## BEGIN Document passage

The River and Me

by Zosia Holden

The River and Me by Zosia Holden

As a songwriter, I like to go back and study the songs that have left the biggest mark on me. When I was finishing my recent album Bad Poems For Good People, no song was stronger in my mind than The River by Bruce Springsteen.

Listen to the album while reading the text.

I think Springsteen is one of those artists who’s easy to take for granted at first because his music is so unpretentious. He and the E-Street Band try to do little other than tell stories and play good rock ‘n roll. Yet I think there’s a real brilliance in that. Their music impresses you with not being crafted on an ego trip or on the hunt for some otherwordly power: the artists are human, and their music reaches out to our general humanity in all its power.

The River

The River is horrifically relatable. It tells the story of a young couple whose love is cheapened and eventually soured by social expectations and bleak financial realities. The pain that resonates throughout the narrative is real to anyone who has ever lost a dream, who has seen the hopes of their youth mature into backbreaking labor, who has seen love used to hurt.

## END Document passage

[Exercise requirements]
(a) According to the essay, what album was the writer finishing when The River was strongest in mind?
(b) Repeat the part of the essay starting with "I think Springsteen" and going on through "used to hurt.".
Please rely on the essay alone.

## BEGIN Raw data

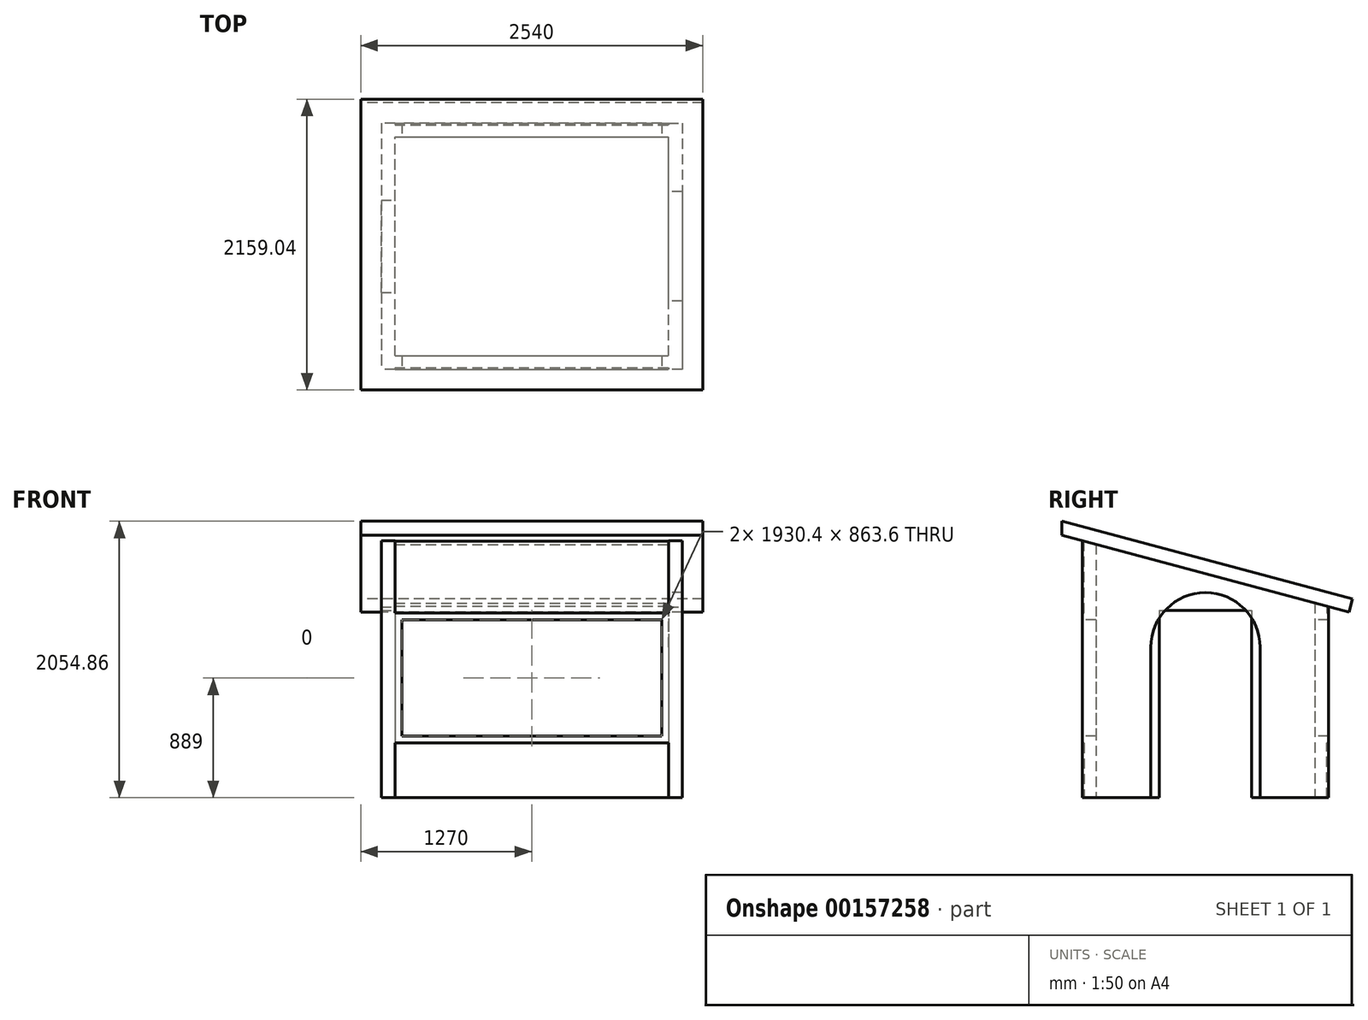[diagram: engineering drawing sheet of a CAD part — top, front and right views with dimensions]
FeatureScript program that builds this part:
annotation { "Feature Type Name" : "Feature", "Feature Type Description" : "" }
export const myFeature = defineFeature(function(context is Context, id is Id, definition is map)
    precondition{}
    {
        {
            var Q0;
            Q0=qCreatedBy(makeId("Right.planeOp"),FACE);
            var sketch = newSketch(context, id + "F0", { "sketchPlane" : qUnion([Q0])});
            skLineSegment(sketch, "E0", {"start": v(-914.4, 0) * mm, "end": v(-914.4, 2014.03) * mm});
            skLineSegment(sketch, "E1", {"start": v(-914.4, 2014.03) * mm, "end": v(914.4, 1524) * mm});
            skLineSegment(sketch, "E2", {"start": v(914.4, 1524) * mm, "end": v(914.4, 0) * mm});
            skLineSegment(sketch, "E3", {"start": v(914.4, 0) * mm, "end": v(-914.4, 0) * mm});
            skLineSegment(sketch, "E4", {"start": v(914.4, 1524) * mm, "end": v(-914.4, 1524) * mm, "construction": true});
            skLineSegment(sketch, "E5", {"start": v(0, 1524) * mm, "end": v(0, 0) * mm, "construction": true});
            skSolve(sketch);
        }
        {
            var Q0;
            Q0=makeQuery(id+"F0.imprint","IMPRINT",FACE,{"disambiguationData":[TD([[makeQuery(id+"F0.imprint","IMPRINT",EDGE,{"derivedFrom":sQuery(id+"F0.wireOp",EDGE,"E0")}),-1.0]])]});
            extrude(context, id + "F1", {"entities" : qUnion([Q0]), "endBound" : BoundingType.SYMMETRIC, "depth" : 2235.2 * mm});
        }
        {
            var Q0;
            Q0=qCreatedBy(makeId("Front.planeOp"),FACE);
            var sketch = newSketch(context, id + "F2", { "sketchPlane" : qUnion([Q0])});
            skLineSegment(sketch, "E6.bottom", {"start": v(-965.2, 1320.8) * mm, "end": v(965.2, 1320.8) * mm});
            skLineSegment(sketch, "E6.top", {"start": v(-965.2, 457.2) * mm, "end": v(965.2, 457.2) * mm});
            skLineSegment(sketch, "E6.left", {"start": v(-965.2, 1320.8) * mm, "end": v(-965.2, 457.2) * mm});
            skLineSegment(sketch, "E6.right", {"start": v(965.2, 1320.8) * mm, "end": v(965.2, 457.2) * mm});
            skLineSegment(sketch, "E7", {"start": v(0, 0) * mm, "end": v(0, 1954.27) * mm, "construction": true});
            skSolve(sketch);
        }
        {
            var Q0;
            Q0 = qSketchRegion(id + "F2", true);
            extrude(context, id + "F3", {"entities" : qUnion([Q0]), "operationType" : NewBodyOperationType.REMOVE, "endBound" : BoundingType.THROUGH_ALL, "oppositeDirection" : true, "depth" : 25.4 * mm, "hasSecondDirection" : true, "secondDirectionBound" : SecondDirectionBoundingType.THROUGH_ALL, "secondDirectionOppositeDirection" : false, "secondDirectionDepth" : 25.4 * mm});
        }
        {
            var Q0;
            Q0=qCreatedBy(makeId("Right.planeOp"),FACE);
            var sketch = newSketch(context, id + "F4", { "sketchPlane" : qUnion([Q0])});
            skLineSegment(sketch, "E8", {"start": v(0, 0) * mm, "end": v(0, 2189.15) * mm, "construction": true});
            skLineSegment(sketch, "E9.bottom", {"start": v(-342.9, 1390.65) * mm, "end": v(342.9, 1390.65) * mm});
            skLineSegment(sketch, "E9.top", {"start": v(-342.9, 0) * mm, "end": v(342.9, 0) * mm});
            skLineSegment(sketch, "E9.left", {"start": v(-342.9, 1390.65) * mm, "end": v(-342.9, 0) * mm});
            skLineSegment(sketch, "E9.right", {"start": v(342.9, 1390.65) * mm, "end": v(342.9, 0) * mm});
            skSolve(sketch);
        }
        {
            var Q0;
            Q0 = qSketchRegion(id + "F4", true);
            extrude(context, id + "F5", {"entities" : qUnion([Q0]), "operationType" : NewBodyOperationType.REMOVE, "endBound" : BoundingType.THROUGH_ALL, "oppositeDirection" : true, "depth" : 25.4 * mm});
        }
        {
            var Q0;
            Q0=qCreatedBy(makeId("Right.planeOp"),FACE);
            var sketch = newSketch(context, id + "F6", { "sketchPlane" : qUnion([Q0])});
            skLineSegment(sketch, "E10", {"start": v(-1066.8, 2054.86) * mm, "end": v(1092.24, 1476.35) * mm});
            skLineSegment(sketch, "E11", {"start": v(-1066.8, 2054.86) * mm, "end": v(-1066.8, 1949.68) * mm});
            skLineSegment(sketch, "E12", {"start": v(-1066.8, 1949.68) * mm, "end": v(1065.94, 1378.21) * mm});
            skLineSegment(sketch, "E13", {"start": v(1065.94, 1378.21) * mm, "end": v(1092.24, 1476.35) * mm});
            skSolve(sketch);
        }
        {
            var Q0;
            Q0=makeQuery(id+"F6.imprint","IMPRINT",FACE,{"disambiguationData":[TD([[makeQuery(id+"F6.imprint","IMPRINT",EDGE,{"derivedFrom":sQuery(id+"F6.wireOp",EDGE,"E10")}),-1.0]])]});
            extrude(context, id + "F7", {"entities" : qUnion([Q0]), "operationType" : NewBodyOperationType.ADD, "endBound" : BoundingType.SYMMETRIC, "depth" : 2540 * mm});
        }
        {
            var Q0;
            Q0=qCreatedBy(makeId("Top.planeOp"),FACE);
            var sketch = newSketch(context, id + "F8", { "sketchPlane" : qUnion([Q0])});
            skLineSegment(sketch, "E14", {"start": v(0, -730.46) * mm, "end": v(0, 588.36) * mm, "construction": true});
            skLineSegment(sketch, "E15", {"start": v(-1194.95, 0) * mm, "end": v(1199.4, 0) * mm, "construction": true});
            skLineSegment(sketch, "E16.bottom", {"start": v(-1016, -812.8) * mm, "end": v(1016, -812.8) * mm});
            skLineSegment(sketch, "E16.top", {"start": v(-1016, 812.8) * mm, "end": v(1016, 812.8) * mm});
            skLineSegment(sketch, "E16.left", {"start": v(-1016, -812.8) * mm, "end": v(-1016, 812.8) * mm});
            skLineSegment(sketch, "E16.right", {"start": v(1016, -812.8) * mm, "end": v(1016, 812.8) * mm});
            skSolve(sketch);
        }
        {
            var Q0;
            Q0 = qSketchRegion(id + "F8", true);
            var Q1;
            Q1=makeQuery(id+"F7.opExtrude","SWEPT_FACE",FACE,{"disambiguationData":[OSD([sQuery(id+"F6.wireOp",EDGE,"E12")])]});
            extrude(context, id + "F9", {"entities" : qUnion([Q0]), "operationType" : NewBodyOperationType.REMOVE, "endBound" : BoundingType.UP_TO_SURFACE, "endBoundEntityFace" : qUnion([Q1]), "depth" : 25.4 * mm});
        }
        {
            var Q0;
            Q0=qCreatedBy(makeId("Right.planeOp"),FACE);
            var sketch = newSketch(context, id + "F10", { "sketchPlane" : qUnion([Q0])});
            skLineSegment(sketch, "E17", {"start": v(0, 0) * mm, "end": v(0, 2220.14) * mm, "construction": true});
            skLineSegment(sketch, "E18", {"start": v(-406.4, 1117.6) * mm, "end": v(-406.4, 0) * mm});
            skLineSegment(sketch, "E19", {"start": v(-406.4, 0) * mm, "end": v(406.4, 0) * mm});
            skLineSegment(sketch, "E20", {"start": v(406.4, 0) * mm, "end": v(406.4, 1117.6) * mm});
            skArc(sketch, "E21", {"start": v(406.4, 1117.6) * mm, "mid": v(0, 1524) * mm, "end": v(-406.4, 1117.6) * mm});
            skSolve(sketch);
        }
        {
            var Q0;
            Q0 = qSketchRegion(id + "F10", true);
            extrude(context, id + "F11", {"entities" : qUnion([Q0]), "operationType" : NewBodyOperationType.REMOVE, "endBound" : BoundingType.THROUGH_ALL, "depth" : 25.4 * mm});
        }
        {
            var Q0;
            Q0=qCreatedBy(makeId("Right.planeOp"),FACE);
            var sketch = newSketch(context, id + "F12", { "sketchPlane" : qUnion([Q0])});
            skLineSegment(sketch, "E22.bottom", {"start": v(-901.7, 406.4) * mm, "end": v(-914.4, 406.4) * mm});
            skLineSegment(sketch, "E22.top", {"start": v(-901.7, 0) * mm, "end": v(-914.4, 0) * mm});
            skLineSegment(sketch, "E22.left", {"start": v(-901.7, 406.4) * mm, "end": v(-901.7, 0) * mm});
            skLineSegment(sketch, "E22.right", {"start": v(-914.4, 406.4) * mm, "end": v(-914.4, 0) * mm});
            skLineSegment(sketch, "E23.bottom", {"start": v(914.4, 0) * mm, "end": v(901.7, 0) * mm});
            skLineSegment(sketch, "E23.top", {"start": v(914.4, 406.4) * mm, "end": v(901.7, 406.4) * mm});
            skLineSegment(sketch, "E23.left", {"start": v(914.4, 0) * mm, "end": v(914.4, 406.4) * mm});
            skLineSegment(sketch, "E23.right", {"start": v(901.7, 0) * mm, "end": v(901.7, 406.4) * mm});
            skLineSegment(sketch, "E24", {"start": v(-914.4, 1908.84) * mm, "end": v(-914.4, 1371.6) * mm});
            skLineSegment(sketch, "E25", {"start": v(-914.4, 1371.6) * mm, "end": v(-901.7, 1371.6) * mm});
            skLineSegment(sketch, "E26", {"start": v(-901.7, 1371.6) * mm, "end": v(-901.7, 1905.44) * mm});
            skLineSegment(sketch, "E27", {"start": v(-901.7, 1905.44) * mm, "end": v(-914.4, 1908.84) * mm});
            skLineSegment(sketch, "E28", {"start": v(914.4, 1418.82) * mm, "end": v(901.7, 1422.22) * mm});
            skLineSegment(sketch, "E29", {"start": v(901.7, 1422.22) * mm, "end": v(901.7, 1371.6) * mm});
            skLineSegment(sketch, "E30", {"start": v(901.7, 1371.6) * mm, "end": v(914.4, 1371.6) * mm});
            skLineSegment(sketch, "E31", {"start": v(914.4, 1371.6) * mm, "end": v(914.4, 1418.82) * mm});
            skLineSegment(sketch, "E32", {"start": v(-914.4, 1371.6) * mm, "end": v(-914.4, 1908.84) * mm});
            skSolve(sketch);
        }
        {
            var Q0;
            Q0 = qSketchRegion(id + "F12", true);
            extrude(context, id + "F13", {"entities" : qUnion([Q0]), "operationType" : NewBodyOperationType.REMOVE, "endBound" : BoundingType.SYMMETRIC, "oppositeDirection" : true, "depth" : 2032 * mm});
        }
    });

## END Raw data

[Expected results]
(a) Bad Poems For Good People

(b)
I think Springsteen is one of those artists who’s easy to take for granted at first because his music is so unpretentious. He and the E-Street Band try to do little other than tell stories and play good rock ‘n roll. Yet I think there’s a real brilliance in that. Their music impresses you with not being crafted on an ego trip or on the hunt for some otherwordly power: the artists are human, and their music reaches out to our general humanity in all its power.

The River

The River is horrifically relatable. It tells the story of a young couple whose love is cheapened and eventually soured by social expectations and bleak financial realities. The pain that resonates throughout the narrative is real to anyone who has ever lost a dream, who has seen the hopes of their youth mature into backbreaking labor, who has seen love used to hurt.